Work instructions:
Could you repeat the records below exactly, without the pictures?

/---

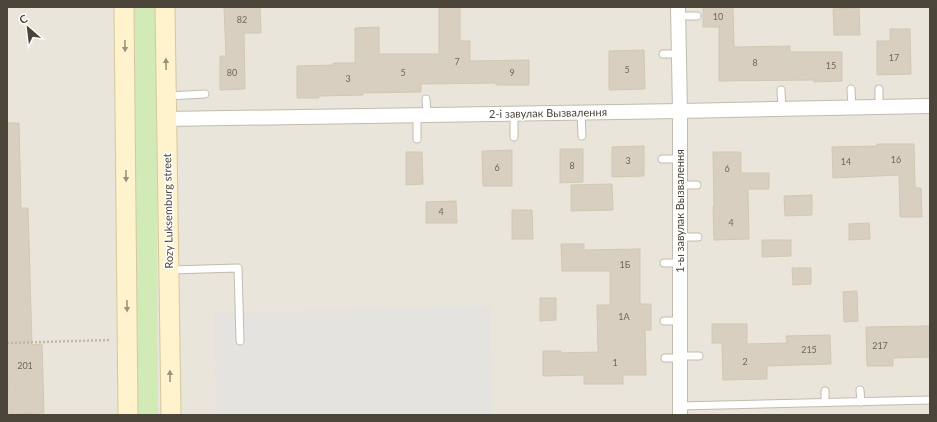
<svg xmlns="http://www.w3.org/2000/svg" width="937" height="422" font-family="Lato,sans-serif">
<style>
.residential{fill:#eae5da}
.grass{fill:#d2eab5}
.parking{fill:#e5e3e0}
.building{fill:#d8cfc1;stroke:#d3c7b4}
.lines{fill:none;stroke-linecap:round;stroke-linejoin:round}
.service-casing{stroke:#c2bbae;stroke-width:9}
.minor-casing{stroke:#c2bbae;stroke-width:16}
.secondary-casing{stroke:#d6c79b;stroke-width:21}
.path{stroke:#c4b79f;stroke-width:2.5;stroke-dasharray:2 2;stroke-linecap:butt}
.service{stroke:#fff;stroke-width:7}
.minor{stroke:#fff;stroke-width:14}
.secondary{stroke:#fff3cd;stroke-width:19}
.oneway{fill:#9c937c}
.labels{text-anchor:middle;stroke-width:3;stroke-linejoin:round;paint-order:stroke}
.number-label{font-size:9px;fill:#6e675b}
.street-label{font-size:11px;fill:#4b4439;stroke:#fff}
</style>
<rect width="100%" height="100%" fill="#f6f3ec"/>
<rect class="residential" x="7" y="7" width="923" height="408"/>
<polygon class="grass" points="134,7 156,7 158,415 137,415"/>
<polygon class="parking" points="490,306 492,415 216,415 214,313"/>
<g class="building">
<polygon points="224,7 260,7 261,33 244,33 245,89 220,90 220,56 226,56"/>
<polygon points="439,7 460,7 460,41 470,41 470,61 529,60 529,85 496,85 496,83 421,84 421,92 363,93 363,95 319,96 319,98 297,98 297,66 333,65 333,63 355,63 355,28 379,27 379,54 439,54"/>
<polygon points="703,7 733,7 734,47 790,46 790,52 842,52 842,81 814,82 814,80 719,81 719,27 703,27"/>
<polygon points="859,8 860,35 834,35 833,9"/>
<polygon points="890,29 910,29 911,74 877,75 877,41 890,41"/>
<polygon points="644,50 645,89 609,90 609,51"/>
<polygon points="7,123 19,123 21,208 28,208 32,345 42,344 44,413 9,414 9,410 7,410 7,388 8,388 7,351"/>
<polygon points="877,144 914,144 915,188 921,188 922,217 900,217 899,175 833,178 832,147 877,146"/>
<polygon points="644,146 644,176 612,177 612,147"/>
<polygon points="560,149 583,149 583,182 560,183"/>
<polygon points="512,150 512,186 483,186 482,151"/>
<polygon points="406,152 422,152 423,184 406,185"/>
<polygon points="713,152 741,152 741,173 769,173 769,189 748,189 749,239 714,240 713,207 714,207"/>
<polygon points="612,184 613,210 571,211 571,185"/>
<polygon points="812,195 812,215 785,216 784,196"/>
<polygon points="456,201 457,223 426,223 426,202"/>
<polygon points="512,210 532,210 533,239 512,239"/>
<polygon points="869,223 870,239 849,240 849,224"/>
<polygon points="762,240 791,240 791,256 762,257"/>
<polygon points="561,244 584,244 584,250 640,249 640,304 651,304 651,330 645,330 646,375 623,375 623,384 584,384 584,375 543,376 543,351 561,351 561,353 598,352 597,305 610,305 610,271 562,271"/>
<polygon points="792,268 811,268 811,284 793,285"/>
<polygon points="857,291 858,321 844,322 843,292"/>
<polygon points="540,298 556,298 556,320 540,321"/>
<polygon points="712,324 747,324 747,344 787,343 786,336 830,335 831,364 767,366 767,379 723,380 722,343 712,343"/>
<polygon points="930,326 930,357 893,358 893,366 867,366 866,327"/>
</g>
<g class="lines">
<g class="service-casing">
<g id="service">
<polyline points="678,16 697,16"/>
<polyline points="663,54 679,54"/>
<polyline points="851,89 852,108"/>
<polyline points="879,89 879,107"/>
<polyline points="781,90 782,109"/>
<polyline points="167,96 205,94"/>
<polyline points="426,99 427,115"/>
<polyline points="581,113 582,136"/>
<polyline points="514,114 514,137"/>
<polyline points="417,116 417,139"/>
<polyline points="662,159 680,159"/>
<polyline points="680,185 697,185"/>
<polyline points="680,237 698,237"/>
<polyline points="664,263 680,263"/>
<polyline points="169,270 238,268 240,341"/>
<polyline points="664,321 679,321"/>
<polyline points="679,356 699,356"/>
<polyline points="665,358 679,358"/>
<polyline points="860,390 861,402"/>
<polyline points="825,391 825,402"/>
<polyline points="679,406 930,400"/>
</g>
</g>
<g class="minor-casing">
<g id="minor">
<polyline points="678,7 680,111 680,415"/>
<polyline points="167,119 680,111 930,106"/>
</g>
</g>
<g class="secondary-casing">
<g id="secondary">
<polyline points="124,7 128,415"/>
<polyline points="165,7 171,415"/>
</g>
</g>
<g class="path">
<polyline points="7,343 110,340"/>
<polyline points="7,382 8,382"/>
</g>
<use href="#service" class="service"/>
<use href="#minor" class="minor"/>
<use href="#secondary" class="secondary"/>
</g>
<defs><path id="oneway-solid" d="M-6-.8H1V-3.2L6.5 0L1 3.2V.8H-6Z"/></defs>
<g class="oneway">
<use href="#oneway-solid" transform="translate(125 46) rotate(89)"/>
<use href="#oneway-solid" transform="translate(166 64) rotate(-91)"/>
<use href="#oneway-solid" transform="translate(126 176) rotate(89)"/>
<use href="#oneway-solid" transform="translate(127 306) rotate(89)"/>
<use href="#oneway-solid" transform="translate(170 376) rotate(-91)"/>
</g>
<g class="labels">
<g class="number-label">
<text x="718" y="20">10</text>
<text x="242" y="23">82</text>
<text x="894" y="61">17</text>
<text x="457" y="65">7</text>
<text x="755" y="66">8</text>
<text x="831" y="69">15</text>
<text x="627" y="73">5</text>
<text x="232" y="76">80</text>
<text x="403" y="76">5</text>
<text x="512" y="76">9</text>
<text x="348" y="82">3</text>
<text x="896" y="163">16</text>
<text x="628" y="164">3</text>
<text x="846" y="165">14</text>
<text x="572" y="169">8</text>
<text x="497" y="171">6</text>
<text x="727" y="172">6</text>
<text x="441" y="215">4</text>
<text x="731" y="226">4</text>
<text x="625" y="268">1Б</text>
<text x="624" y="320">1А</text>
<text x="880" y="349">217</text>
<text x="809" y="353">215</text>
<text x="745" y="365">2</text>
<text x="615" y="366">1</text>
<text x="25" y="369">201</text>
</g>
<g class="street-label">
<text transform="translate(548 113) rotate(-1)" y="4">2-і завулак Вызвалення</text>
<text transform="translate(168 211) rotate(-91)" y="4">Rozy Luksemburg street</text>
<text transform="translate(680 211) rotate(-90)" y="4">1-ы завулак Вызвалення</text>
</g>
</g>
<rect width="937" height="422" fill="none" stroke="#4b4439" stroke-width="16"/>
<g transform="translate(28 28) rotate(332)" stroke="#ffffff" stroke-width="3" paint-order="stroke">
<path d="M0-3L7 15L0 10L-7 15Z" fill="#4b4439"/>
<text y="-6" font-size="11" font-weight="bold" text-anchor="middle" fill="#4b4439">С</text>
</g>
</svg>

\---

Output of the exercise:
<svg xmlns="http://www.w3.org/2000/svg" width="937" height="422" font-family="Lato,sans-serif">
<style>
.residential{fill:#eae5da}
.grass{fill:#d2eab5}
.parking{fill:#e5e3e0}
.building{fill:#d8cfc1;stroke:#d3c7b4}
.lines{fill:none;stroke-linecap:round;stroke-linejoin:round}
.service-casing{stroke:#c2bbae;stroke-width:9}
.minor-casing{stroke:#c2bbae;stroke-width:16}
.secondary-casing{stroke:#d6c79b;stroke-width:21}
.path{stroke:#c4b79f;stroke-width:2.5;stroke-dasharray:2 2;stroke-linecap:butt}
.service{stroke:#fff;stroke-width:7}
.minor{stroke:#fff;stroke-width:14}
.secondary{stroke:#fff3cd;stroke-width:19}
.oneway{fill:#9c937c}
.labels{text-anchor:middle;stroke-width:3;stroke-linejoin:round;paint-order:stroke}
.number-label{font-size:9px;fill:#6e675b}
.street-label{font-size:11px;fill:#4b4439;stroke:#fff}
</style>
<rect width="100%" height="100%" fill="#f6f3ec"/>
<rect class="residential" x="7" y="7" width="923" height="408"/>
<polygon class="grass" points="134,7 156,7 158,415 137,415"/>
<polygon class="parking" points="490,306 492,415 216,415 214,313"/>
<g class="building">
<polygon points="224,7 260,7 261,33 244,33 245,89 220,90 220,56 226,56"/>
<polygon points="439,7 460,7 460,41 470,41 470,61 529,60 529,85 496,85 496,83 421,84 421,92 363,93 363,95 319,96 319,98 297,98 297,66 333,65 333,63 355,63 355,28 379,27 379,54 439,54"/>
<polygon points="703,7 733,7 734,47 790,46 790,52 842,52 842,81 814,82 814,80 719,81 719,27 703,27"/>
<polygon points="859,8 860,35 834,35 833,9"/>
<polygon points="890,29 910,29 911,74 877,75 877,41 890,41"/>
<polygon points="644,50 645,89 609,90 609,51"/>
<polygon points="7,123 19,123 21,208 28,208 32,345 42,344 44,413 9,414 9,410 7,410 7,388 8,388 7,351"/>
<polygon points="877,144 914,144 915,188 921,188 922,217 900,217 899,175 833,178 832,147 877,146"/>
<polygon points="644,146 644,176 612,177 612,147"/>
<polygon points="560,149 583,149 583,182 560,183"/>
<polygon points="512,150 512,186 483,186 482,151"/>
<polygon points="406,152 422,152 423,184 406,185"/>
<polygon points="713,152 741,152 741,173 769,173 769,189 748,189 749,239 714,240 713,207 714,207"/>
<polygon points="612,184 613,210 571,211 571,185"/>
<polygon points="812,195 812,215 785,216 784,196"/>
<polygon points="456,201 457,223 426,223 426,202"/>
<polygon points="512,210 532,210 533,239 512,239"/>
<polygon points="869,223 870,239 849,240 849,224"/>
<polygon points="762,240 791,240 791,256 762,257"/>
<polygon points="561,244 584,244 584,250 640,249 640,304 651,304 651,330 645,330 646,375 623,375 623,384 584,384 584,375 543,376 543,351 561,351 561,353 598,352 597,305 610,305 610,271 562,271"/>
<polygon points="792,268 811,268 811,284 793,285"/>
<polygon points="857,291 858,321 844,322 843,292"/>
<polygon points="540,298 556,298 556,320 540,321"/>
<polygon points="712,324 747,324 747,344 787,343 786,336 830,335 831,364 767,366 767,379 723,380 722,343 712,343"/>
<polygon points="930,326 930,357 893,358 893,366 867,366 866,327"/>
</g>
<g class="lines">
<g class="service-casing">
<g id="service">
<polyline points="678,16 697,16"/>
<polyline points="663,54 679,54"/>
<polyline points="851,89 852,108"/>
<polyline points="879,89 879,107"/>
<polyline points="781,90 782,109"/>
<polyline points="167,96 205,94"/>
<polyline points="426,99 427,115"/>
<polyline points="581,113 582,136"/>
<polyline points="514,114 514,137"/>
<polyline points="417,116 417,139"/>
<polyline points="662,159 680,159"/>
<polyline points="680,185 697,185"/>
<polyline points="680,237 698,237"/>
<polyline points="664,263 680,263"/>
<polyline points="169,270 238,268 240,341"/>
<polyline points="664,321 679,321"/>
<polyline points="679,356 699,356"/>
<polyline points="665,358 679,358"/>
<polyline points="860,390 861,402"/>
<polyline points="825,391 825,402"/>
<polyline points="679,406 930,400"/>
</g>
</g>
<g class="minor-casing">
<g id="minor">
<polyline points="678,7 680,111 680,415"/>
<polyline points="167,119 680,111 930,106"/>
</g>
</g>
<g class="secondary-casing">
<g id="secondary">
<polyline points="124,7 128,415"/>
<polyline points="165,7 171,415"/>
</g>
</g>
<g class="path">
<polyline points="7,343 110,340"/>
<polyline points="7,382 8,382"/>
</g>
<use href="#service" class="service"/>
<use href="#minor" class="minor"/>
<use href="#secondary" class="secondary"/>
</g>
<defs><path id="oneway-solid" d="M-6-.8H1V-3.2L6.5 0L1 3.2V.8H-6Z"/></defs>
<g class="oneway">
<use href="#oneway-solid" transform="translate(125 46) rotate(89)"/>
<use href="#oneway-solid" transform="translate(166 64) rotate(-91)"/>
<use href="#oneway-solid" transform="translate(126 176) rotate(89)"/>
<use href="#oneway-solid" transform="translate(127 306) rotate(89)"/>
<use href="#oneway-solid" transform="translate(170 376) rotate(-91)"/>
</g>
<g class="labels">
<g class="number-label">
<text x="718" y="20">10</text>
<text x="242" y="23">82</text>
<text x="894" y="61">17</text>
<text x="457" y="65">7</text>
<text x="755" y="66">8</text>
<text x="831" y="69">15</text>
<text x="627" y="73">5</text>
<text x="232" y="76">80</text>
<text x="403" y="76">5</text>
<text x="512" y="76">9</text>
<text x="348" y="82">3</text>
<text x="896" y="163">16</text>
<text x="628" y="164">3</text>
<text x="846" y="165">14</text>
<text x="572" y="169">8</text>
<text x="497" y="171">6</text>
<text x="727" y="172">6</text>
<text x="441" y="215">4</text>
<text x="731" y="226">4</text>
<text x="625" y="268">1Б</text>
<text x="624" y="320">1А</text>
<text x="880" y="349">217</text>
<text x="809" y="353">215</text>
<text x="745" y="365">2</text>
<text x="615" y="366">1</text>
<text x="25" y="369">201</text>
</g>
<g class="street-label">
<text transform="translate(548 113) rotate(-1)" y="4">2-і завулак Вызвалення</text>
<text transform="translate(168 211) rotate(-91)" y="4">Rozy Luksemburg street</text>
<text transform="translate(680 211) rotate(-90)" y="4">1-ы завулак Вызвалення</text>
</g>
</g>
<rect width="937" height="422" fill="none" stroke="#4b4439" stroke-width="16"/>
<g transform="translate(28 28) rotate(332)" stroke="#ffffff" stroke-width="3" paint-order="stroke">
<path d="M0-3L7 15L0 10L-7 15Z" fill="#4b4439"/>
<text y="-6" font-size="11" font-weight="bold" text-anchor="middle" fill="#4b4439">С</text>
</g>
</svg>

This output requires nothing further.